Note: all mono → stereo functions should return a new array, rather than trying to work in-place.

**equal_scale(freq, amp, dur, sampler=sin_sample)**

Return an ascending chromatic scale starting on freq where each tone is dur seconds long. A short silence should be inserted between notes. The function sampler may optionally be passed into the function to determine which waveform should be used (if none is passed, sin_sample you wrote earlier is used).

A chromatic scale is a 12-tone scale. In equal temperament, each note is equally spaced up the octave. An octave is reached when the frequency doubles. It follows, then, that the i-th note of the scaled is

f(i) = freq*2^(i/12)

Note that, despite being a 12-tone scale, the last note is a repeat of the first, but an octave higher. So, in total there will be 13 tones.

**ring_modulate(s1, s2)**

This function takes two waves and computes their ring modulation. The ring modulation is the product of the two input waves.

In order to calculate the ring modulation of the given waves, each wave is first scaled so that the samples range from 0 to 1. Each pair of corresponding sample is multiplied, and then scaled back to the original range of values (hint: use WAVE_MAX).

** fade_out(data, amount=.1) **

This function takes in an array of samples and implements a fading out effect over the last “amount” percent of the samples. The scaling function may be any decreasing curve, however a straightforward approach is to use a linear function. It may also be interesting to try this with an exponential function.

**repeat(data, count, scale_func=None)**

This function takes a signal data and repeats it count times. Note that count is the actual number of times the sound plays, so if count == 2, then the resulting wave has the original in it twice.

Optionally, a scaling function may be provided. If scale_function is provided, it should be a function that takes a sample number and returns a constant factor by which to scale that sample. Be careful about clipping if the scaling factor is greater than 1. The scaling includes the first instance of the wave.

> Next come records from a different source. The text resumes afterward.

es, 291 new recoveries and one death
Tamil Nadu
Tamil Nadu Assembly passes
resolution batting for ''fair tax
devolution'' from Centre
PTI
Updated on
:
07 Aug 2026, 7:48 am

If no scaling function is provided (i.e. scaling_func == None), then no scaling is applied, repeating simply the original values.

Examples of scaling functions include linear (i.e. could be something similar to fade_out), or cyclical (based on trig functions).

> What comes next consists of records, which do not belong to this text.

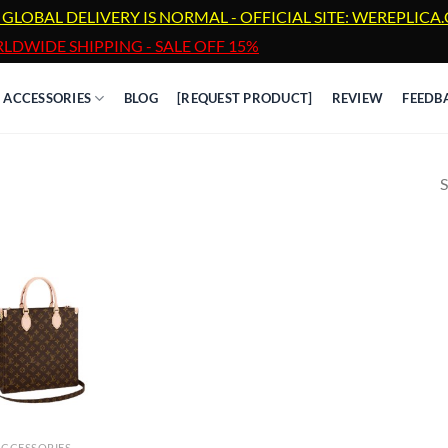
 GLOBAL DELIVERY IS NORMAL - OFFICIAL SITE: WEREPLIC
LDWIDE SHIPPING - SALE OFF 15%
ACCESSORIES
BLOG
[REQUEST PRODUCT]
REVIEW
FEEDB
S
ACCESSORIES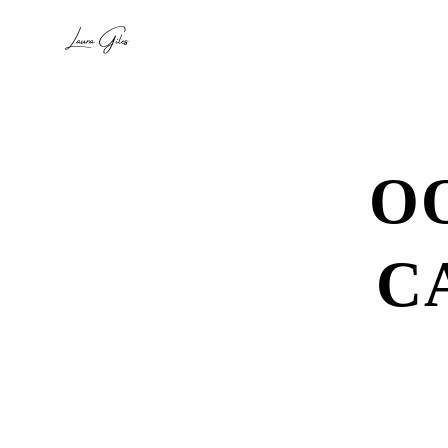
O
C
Se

**sweep(mono_data, start)**

This function takes a mono signal and “sweeps” it linearly across the stereo spectrum. If start is 0, it should move left to right, and if it is 1, then right to left.

The pan should move evenly throughout the sound, using the sin/cos pan calculations shown in the stereo description.

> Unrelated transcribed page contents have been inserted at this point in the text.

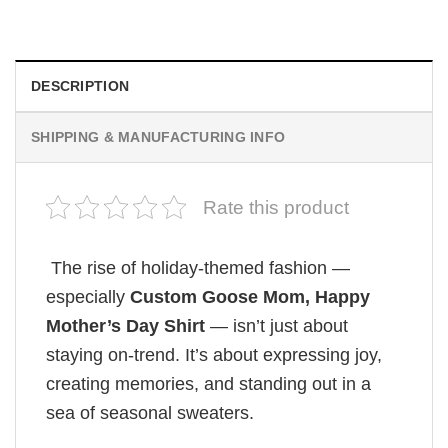
$
19.99
DESCRIPTION
SHIPPING & MANUFACTURING INFO
Rate this product
The rise of holiday-themed fashion —
especially
Custom Goose Mom, Happy
Mother’s Day Shirt
— isn’t just about
staying on-trend. It’s about expressing joy,
creating memories, and standing out in a
sea of seasonal sweaters.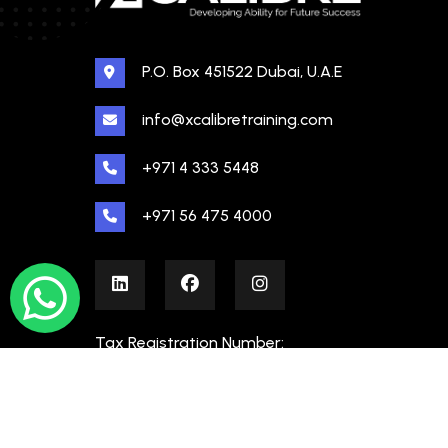
P.O. Box 451522 Dubai, U.A.E
info@xcalibretraining.com
+971 4 333 5448
+971 56 475 4000
Tax Registration Number:
100480862000003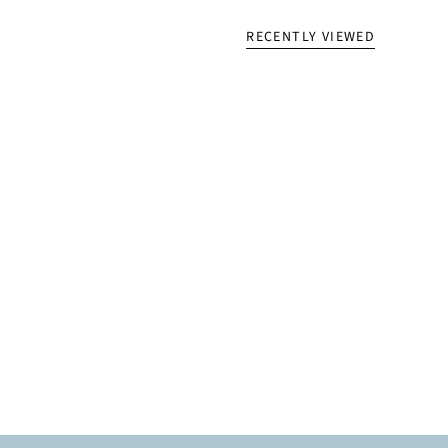
RECENTLY VIEWED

**splatter(mono_data, count, duration)**

This function takes as input a mono wave. The wave is repeated count times, creating a wave that is duration seconds in length.

The repetitions happen at random intervals and may overlap. Each repetition should have a random pan and a random scaling factor from 0 to 1. The results are combined into a single wave.

For example, a single frog croak as input could be made to sound like a scene from a pond with frogs all around croaking.

This is the most challenging primitive, but arguably also has the most interesting results.